El humedal está ahora precioso y lleno de vida. El martes, que fue el día en que pude prospectar la laguna a tope ya que ayer se lo estuvimos enseñando a algunas personas en una actividad, comprobamos que el número de ánsares comunes sigue estable en los alrededor de 580 ejemplares. Con ellos siguen los 19 ánsares caretos grandes (Anser albifrons) que ese día vimos primero por separado (un grupo numerosos y luego ejemplares sueltos) pero que luego se juntaron a comer en un campo cercano. Ayer la cosa fue al revés, nada más llegar los vimos todos juntos en una orilla del humedal ara dispersarse luego cuando cambiaron de lugar.

Por la alguna siguen, o seguían el martes, los zarapitos reales (Numenius arquata) que llevan unos días con nosotros aunque ayer no los pudimos localizar en el ratito que echamos. Con ellos, en cuanto a limícolas, destacar que ayer había un correlimos común (Calidris alpina) y que hay un grupo de Avefrías comunes que se mueven por los campos que bordean la laguna.  Las anátidas están bien representadas por todas las especies habituales en esta época con la observación de dos tarros blancos (Tadorna tadorna).

Pero el martes todo eso a Eneko no le importó mucho. Él estuvo gran parte de la tarde con su nuevo amigo.

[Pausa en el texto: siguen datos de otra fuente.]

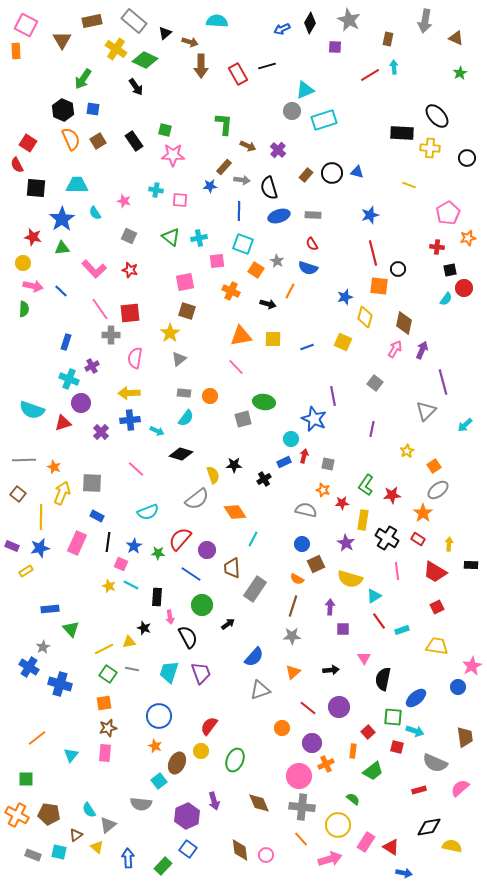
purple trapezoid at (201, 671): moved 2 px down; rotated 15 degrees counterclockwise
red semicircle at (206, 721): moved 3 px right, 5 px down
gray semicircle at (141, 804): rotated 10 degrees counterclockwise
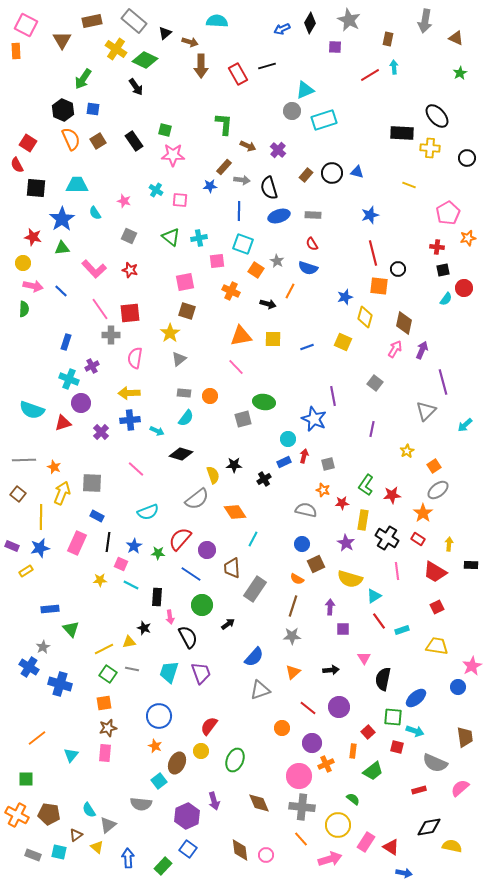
cyan cross at (156, 190): rotated 24 degrees clockwise
black square at (450, 270): moved 7 px left
cyan circle at (291, 439): moved 3 px left
gray square at (328, 464): rotated 24 degrees counterclockwise
yellow star at (109, 586): moved 9 px left, 6 px up; rotated 24 degrees counterclockwise
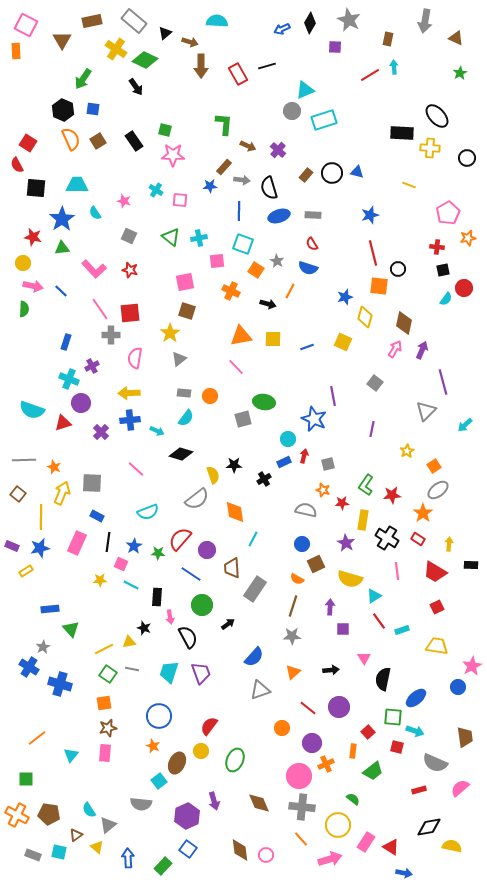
orange diamond at (235, 512): rotated 25 degrees clockwise
orange star at (155, 746): moved 2 px left
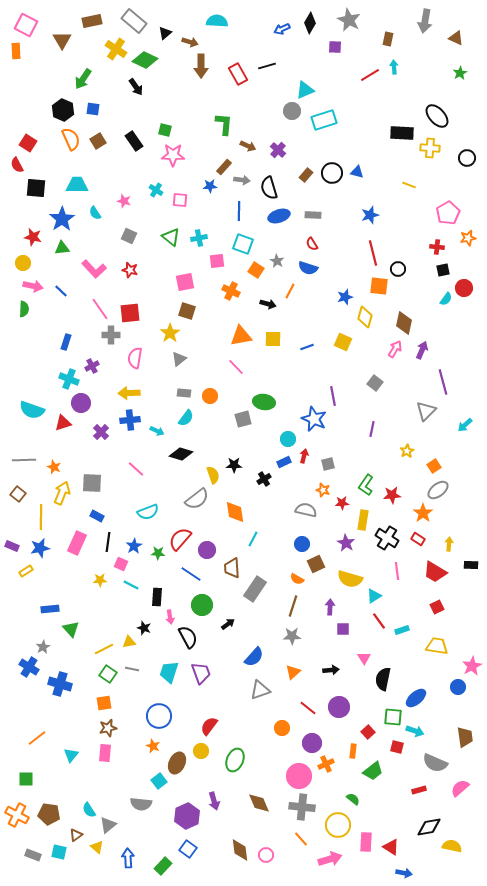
pink rectangle at (366, 842): rotated 30 degrees counterclockwise
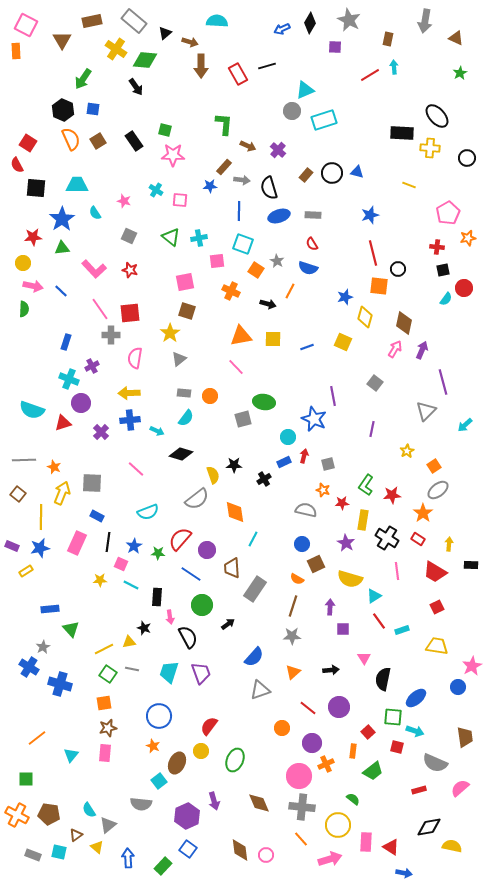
green diamond at (145, 60): rotated 20 degrees counterclockwise
red star at (33, 237): rotated 18 degrees counterclockwise
cyan circle at (288, 439): moved 2 px up
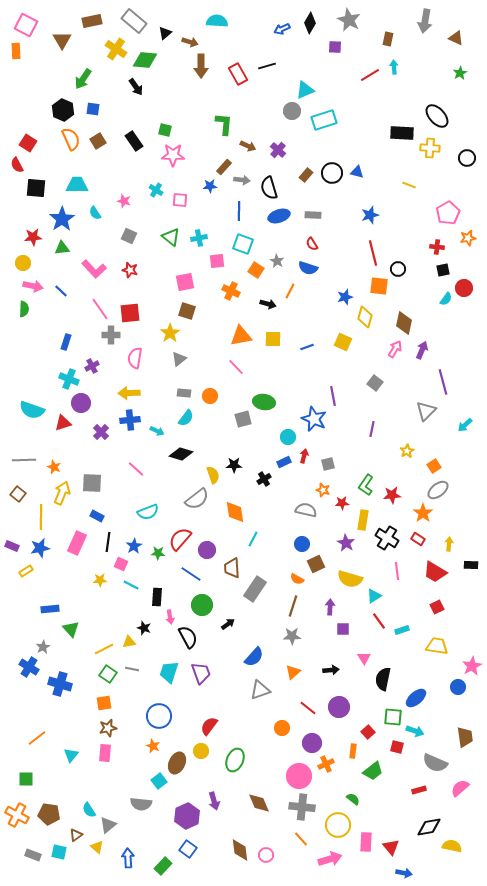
red triangle at (391, 847): rotated 18 degrees clockwise
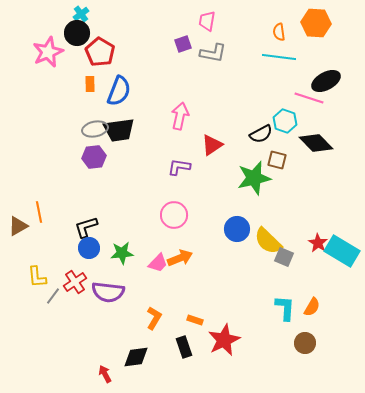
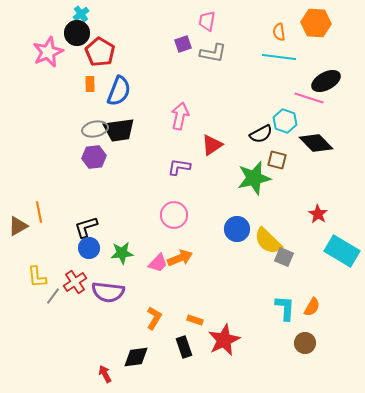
red star at (318, 243): moved 29 px up
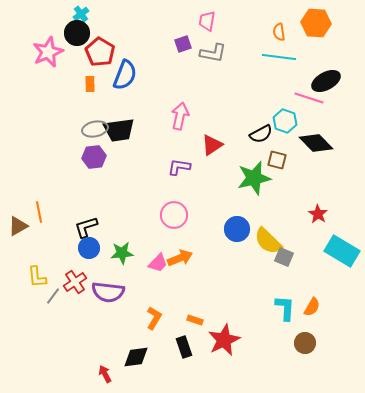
blue semicircle at (119, 91): moved 6 px right, 16 px up
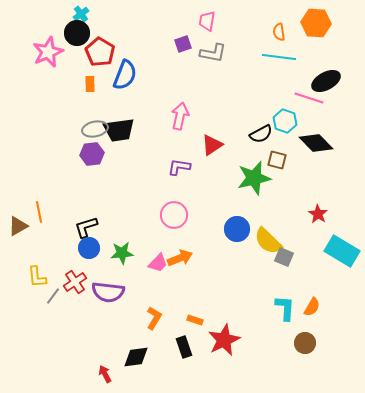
purple hexagon at (94, 157): moved 2 px left, 3 px up
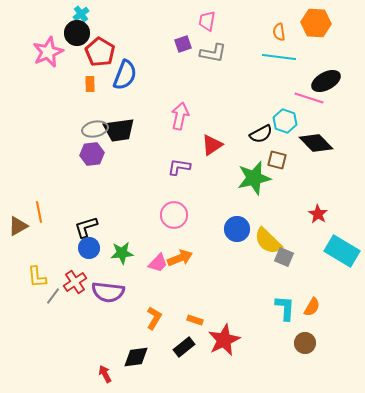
black rectangle at (184, 347): rotated 70 degrees clockwise
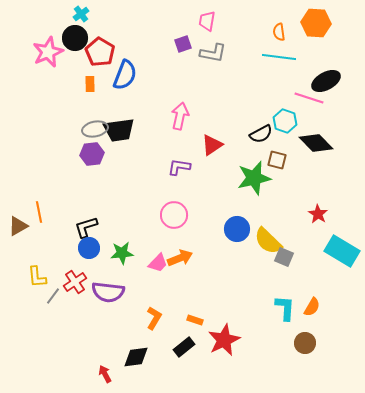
black circle at (77, 33): moved 2 px left, 5 px down
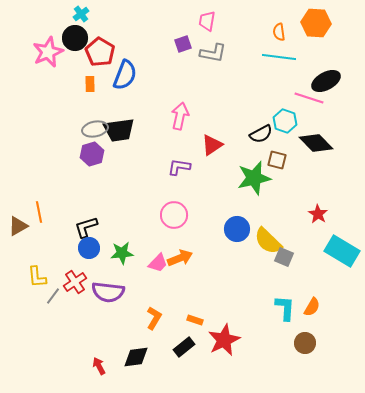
purple hexagon at (92, 154): rotated 10 degrees counterclockwise
red arrow at (105, 374): moved 6 px left, 8 px up
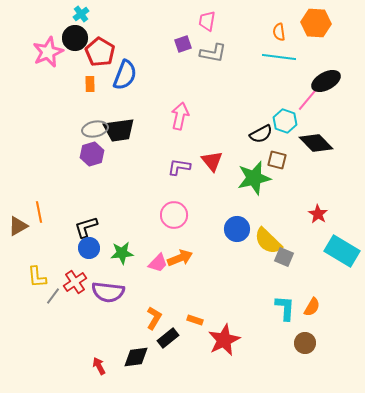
pink line at (309, 98): rotated 68 degrees counterclockwise
red triangle at (212, 145): moved 16 px down; rotated 35 degrees counterclockwise
black rectangle at (184, 347): moved 16 px left, 9 px up
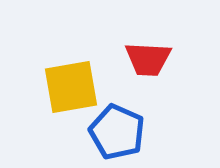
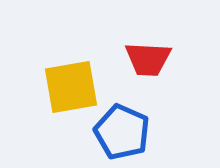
blue pentagon: moved 5 px right
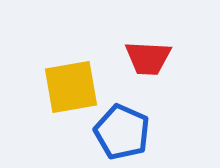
red trapezoid: moved 1 px up
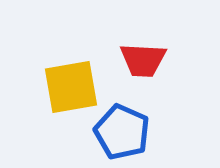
red trapezoid: moved 5 px left, 2 px down
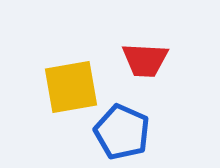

Un amigo de penetrantes ojos amarillos y cara amigable que le esperaba en su casa. Allí lo vimos nada más llegar y Eneko se puso a disfrutar con él. Con el paso de la tarde, y cuando ya cogieron confianza, se fueron acercando un poco (en realidad Eneko no se movió del sitio) hasta que llegaron  a estar a escaso s 3 metros mientras se miraban. Eneko pasó uno de esos momentos que suceden en este precioso mundo y que no se le olvidará nunca. Por cierto su amigo es un precioso Mochuelo europeo (Athene noctua) que estaba en el entorno del observatorio de la embotelladora.